Here is the scenario: We have two data centers in a production cluster: one PROD and the other DR.
We create keyspaces that replicate to both data centers. No issues there. Here's the thought/question:
If we want to put/create a Prod-like environment (PL - which is a replica of production) that utilizes the existing servers - BUT - not affect production, my thought is create a new keyspace, but only specifying the DR datacenter in the CREATE KEYSPACE command. We want to be sure that data is not propagated from the DR datacenter to the PROD data center thus affecting its storage and performance. I believe this will do what I think, which means that the data will stay only on the DR datacenter thus leaving production alone.
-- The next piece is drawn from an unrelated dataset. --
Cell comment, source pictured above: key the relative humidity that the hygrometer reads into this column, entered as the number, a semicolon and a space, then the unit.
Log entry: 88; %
Anyone see any issues with this?
Essentially this:
CREATE KEYSPACE PL_KS WITH replication =
{'class': 'NetworkTopologyStrategy', 'DR': '2'} AND durable_writes = true;
When PL transactions/queries execute against the PL keyspace, the drivers should be smart enough as well to not connect them to the production nodes, correct? So in essence, all PL activities should be against the DR datacenter nodes.
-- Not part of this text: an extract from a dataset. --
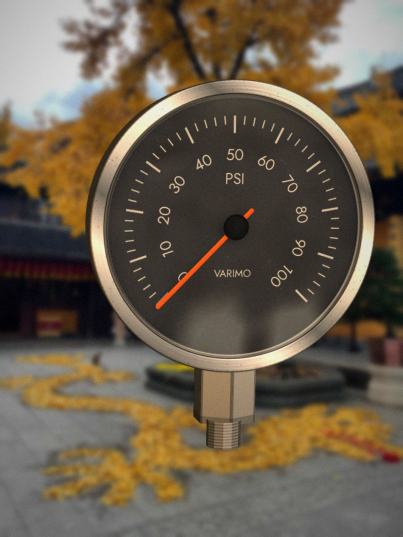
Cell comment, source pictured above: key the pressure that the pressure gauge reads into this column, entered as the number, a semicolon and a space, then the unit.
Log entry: 0; psi
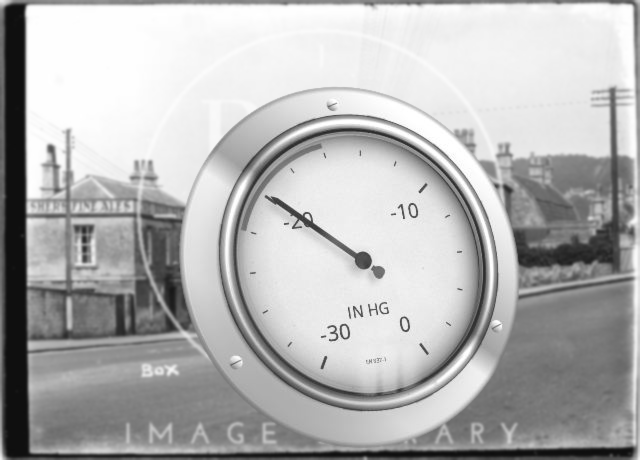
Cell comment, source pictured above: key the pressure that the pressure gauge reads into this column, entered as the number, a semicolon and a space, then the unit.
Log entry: -20; inHg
Your assumptions are correct. With only specifying replication to the DR
data center with the PL_KS
keyspace, only the nodes in the DR
data center will be used.
The only exception to this, would be if the endpoints defined in your app code are in your PROD
data center. Then the app would use the PROD
data center nodes for initial discovery only, and all forthcoming operations would be run against the DR
nodes.